The first derivative of a function, denoted as \( y' \) or \( f'(x) \), gives us crucial information about the function's behavior. It basically tells us the slope of the tangent line to the function at any given point. To find local extreme points like maxima or minima, the first derivative is our best friend. For the function \( y = x^{2/3}(x-5) \), we apply the product rule to derive the first derivative.

• Set \( y = x^{2/3}(x-5) \).
• The first derivative is found using \( u = x^{2/3} \) and \( v = x-5 \).
• Compute \( u' = \frac{2}{3}x^{-1/3} \) and \( v' = 1 \).

Applying the product rule gives us:\[ y' = \frac{2}{3}x^{-1/3}(x-5) + x^{2/3} \] By setting \( y' = 0 \), we can find the critical points, which are potential candidates for local extreme points.

Critical points occur where the first derivative equals zero or is undefined. Finding these points is essential to understand where a function reaches its highest or lowest values. For our function, we set:
\[ 0 = \frac{2}{3}x^{-1/3}(x-5) + x^{2/3} \]This equation simplifies to:\[ 0 = \frac{5x - 10}{3x^{1/3}} \]
By solving the equation \( 5x - 10 = 0 \), we find \( x = 2 \). This value marks a critical point. To determine if it’s a local minimum or maximum, we need additional analysis like sign testing or using the second derivative.

The second derivative, denoted as \( y'' \), provides insights into a function's concavity: whether it curves upwards or downwards. It is calculated by differentiating the first derivative. For the second derivative of our function:
\[ y' = \frac{5x - 10}{3x^{1/3}} \]We apply the quotient rule to get:\[ y'' = \frac{15x^{1/3} - (5x - 10)x^{-2/3}}{9x^{2/3}} \]A positive \( y'' \) indicates the graph is concave up, while a negative \( y'' \) implies concave down.
These positive or negative signs help identify whether a critical point is a local minimum or maximum.

Inflection points are where the curvature of the function changes from up to down or vice versa.

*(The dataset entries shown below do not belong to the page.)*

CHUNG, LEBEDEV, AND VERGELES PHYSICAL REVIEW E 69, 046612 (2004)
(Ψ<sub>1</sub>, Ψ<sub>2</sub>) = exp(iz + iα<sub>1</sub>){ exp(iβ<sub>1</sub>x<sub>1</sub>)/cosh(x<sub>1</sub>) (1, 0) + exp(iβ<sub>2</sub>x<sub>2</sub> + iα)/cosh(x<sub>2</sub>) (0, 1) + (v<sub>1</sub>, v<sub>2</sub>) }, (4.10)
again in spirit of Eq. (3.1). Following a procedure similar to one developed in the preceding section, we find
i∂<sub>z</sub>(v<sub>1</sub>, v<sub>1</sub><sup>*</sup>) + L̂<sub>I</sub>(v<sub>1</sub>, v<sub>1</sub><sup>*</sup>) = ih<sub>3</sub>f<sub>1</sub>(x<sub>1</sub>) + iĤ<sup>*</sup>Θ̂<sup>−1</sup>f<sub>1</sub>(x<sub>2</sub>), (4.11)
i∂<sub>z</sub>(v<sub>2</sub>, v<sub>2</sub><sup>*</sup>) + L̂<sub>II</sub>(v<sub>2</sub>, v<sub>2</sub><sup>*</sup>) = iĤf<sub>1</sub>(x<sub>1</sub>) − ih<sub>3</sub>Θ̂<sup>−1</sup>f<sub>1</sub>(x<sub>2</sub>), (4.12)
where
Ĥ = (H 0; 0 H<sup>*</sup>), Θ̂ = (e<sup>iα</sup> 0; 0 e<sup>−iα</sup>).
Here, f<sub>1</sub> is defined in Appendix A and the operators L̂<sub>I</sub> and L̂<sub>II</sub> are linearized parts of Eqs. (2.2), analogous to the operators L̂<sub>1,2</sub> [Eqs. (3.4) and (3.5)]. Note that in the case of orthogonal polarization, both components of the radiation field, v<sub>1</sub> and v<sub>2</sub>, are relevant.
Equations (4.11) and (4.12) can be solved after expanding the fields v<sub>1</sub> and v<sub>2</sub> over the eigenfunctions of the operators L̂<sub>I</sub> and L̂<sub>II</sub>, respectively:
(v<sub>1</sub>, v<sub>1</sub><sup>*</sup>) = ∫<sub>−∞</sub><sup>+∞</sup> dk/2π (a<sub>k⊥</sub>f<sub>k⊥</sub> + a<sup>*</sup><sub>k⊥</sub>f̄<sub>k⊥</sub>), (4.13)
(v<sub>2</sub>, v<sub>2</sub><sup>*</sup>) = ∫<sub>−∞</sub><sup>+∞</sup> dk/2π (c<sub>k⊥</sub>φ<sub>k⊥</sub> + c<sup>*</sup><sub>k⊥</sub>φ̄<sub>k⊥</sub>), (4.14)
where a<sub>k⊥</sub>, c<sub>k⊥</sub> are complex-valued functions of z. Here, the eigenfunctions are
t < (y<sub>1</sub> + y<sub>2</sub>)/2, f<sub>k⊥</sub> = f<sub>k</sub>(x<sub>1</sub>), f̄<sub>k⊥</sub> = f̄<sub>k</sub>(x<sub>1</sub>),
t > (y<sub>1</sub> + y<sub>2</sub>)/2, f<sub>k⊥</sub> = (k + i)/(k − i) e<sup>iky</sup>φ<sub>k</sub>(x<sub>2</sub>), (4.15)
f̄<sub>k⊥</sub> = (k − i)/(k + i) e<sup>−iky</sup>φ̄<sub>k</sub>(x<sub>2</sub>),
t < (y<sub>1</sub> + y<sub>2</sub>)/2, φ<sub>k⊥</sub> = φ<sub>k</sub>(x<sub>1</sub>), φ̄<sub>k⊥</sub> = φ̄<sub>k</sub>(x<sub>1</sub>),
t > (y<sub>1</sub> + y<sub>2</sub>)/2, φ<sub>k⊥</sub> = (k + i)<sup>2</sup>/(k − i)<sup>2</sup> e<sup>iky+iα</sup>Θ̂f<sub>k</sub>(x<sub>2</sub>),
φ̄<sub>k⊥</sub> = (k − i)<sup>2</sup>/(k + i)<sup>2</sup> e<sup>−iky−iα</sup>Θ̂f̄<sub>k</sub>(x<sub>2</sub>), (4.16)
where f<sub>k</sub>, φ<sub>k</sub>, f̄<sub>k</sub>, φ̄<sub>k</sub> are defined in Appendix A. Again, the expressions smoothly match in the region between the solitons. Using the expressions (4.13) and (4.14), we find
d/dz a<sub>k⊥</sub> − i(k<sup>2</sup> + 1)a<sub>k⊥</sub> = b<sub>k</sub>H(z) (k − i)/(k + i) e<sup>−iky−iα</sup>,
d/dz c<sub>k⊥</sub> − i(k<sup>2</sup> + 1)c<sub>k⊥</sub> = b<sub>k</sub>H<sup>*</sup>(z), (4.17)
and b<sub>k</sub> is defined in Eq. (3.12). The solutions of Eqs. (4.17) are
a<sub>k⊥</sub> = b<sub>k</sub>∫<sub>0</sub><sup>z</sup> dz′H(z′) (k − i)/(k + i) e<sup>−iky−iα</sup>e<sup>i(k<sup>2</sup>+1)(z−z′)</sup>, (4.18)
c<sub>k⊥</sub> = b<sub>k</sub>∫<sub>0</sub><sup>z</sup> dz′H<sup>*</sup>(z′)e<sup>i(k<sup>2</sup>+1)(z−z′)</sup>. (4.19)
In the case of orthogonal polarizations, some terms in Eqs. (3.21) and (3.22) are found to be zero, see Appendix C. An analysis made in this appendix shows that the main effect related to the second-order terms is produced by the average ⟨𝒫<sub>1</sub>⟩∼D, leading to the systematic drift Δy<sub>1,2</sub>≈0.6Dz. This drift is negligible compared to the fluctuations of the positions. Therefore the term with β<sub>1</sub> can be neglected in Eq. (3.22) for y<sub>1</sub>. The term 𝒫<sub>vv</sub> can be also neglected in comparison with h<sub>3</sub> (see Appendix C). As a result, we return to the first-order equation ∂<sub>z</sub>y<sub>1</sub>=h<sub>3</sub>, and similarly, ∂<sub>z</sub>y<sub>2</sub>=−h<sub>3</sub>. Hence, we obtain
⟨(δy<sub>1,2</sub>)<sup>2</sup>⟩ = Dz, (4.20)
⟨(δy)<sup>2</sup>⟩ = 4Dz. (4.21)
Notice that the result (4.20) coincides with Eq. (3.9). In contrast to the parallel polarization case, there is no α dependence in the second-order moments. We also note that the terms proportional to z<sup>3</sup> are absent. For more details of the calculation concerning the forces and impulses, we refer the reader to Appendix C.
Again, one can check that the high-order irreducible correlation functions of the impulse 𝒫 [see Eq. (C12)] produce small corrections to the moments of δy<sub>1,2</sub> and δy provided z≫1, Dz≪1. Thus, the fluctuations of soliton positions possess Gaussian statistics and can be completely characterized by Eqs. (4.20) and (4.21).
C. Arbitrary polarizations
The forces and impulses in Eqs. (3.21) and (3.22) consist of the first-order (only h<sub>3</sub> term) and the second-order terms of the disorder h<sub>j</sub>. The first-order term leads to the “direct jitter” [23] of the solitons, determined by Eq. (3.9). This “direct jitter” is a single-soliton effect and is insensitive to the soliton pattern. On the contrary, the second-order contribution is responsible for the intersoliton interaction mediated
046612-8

This is detected by examining where the second derivative equals zero or does not exist.
Setting:\[ 0 = \frac{15x + 10}{9x} - \frac{5}{9x^{1/3}} \]Solving for zero can be complex, but graphing or numerical methods often aid in finding exact points where curvature changes.
Inflection points signify significant transitions in function behavior, as the graph bends differently at these spots.

The product rule is crucial in differentiating functions that are products of two simpler functions, say \( u(x) \) and \( v(x) \). The rule states:
\[ (uv)' = u'v + uv' \]It applies to our example function, \( y = x^{2/3}(x-5) \), where:

• \( u = x^{2/3}, u' = \frac{2}{3}x^{-1/3} \)
• \( v = x-5, v' = 1 \)

Using the product rule ensures that every aspect of the function's behavior is captured in the derivative, enabling deeper analysis of critical points and shape.

When it comes to computing the derivative of a function that presents as a division of two substrings, the quotient rule is used. The quotient rule is given by:
\[ \left( \frac{u}{v} \right)' = \frac{u'v - uv'}{v^2} \]For the first derivative of our function, the quotient rule helps find the second derivative. It handles functions where one part of the overall function is divided by another, like:

• Numerator: \( 5x - 10 \)
• Denominator: \( 3x^{1/3} \)

Mastering the quotient rule is essential for solving diverse calculus problems efficiently, including those involving complex functions.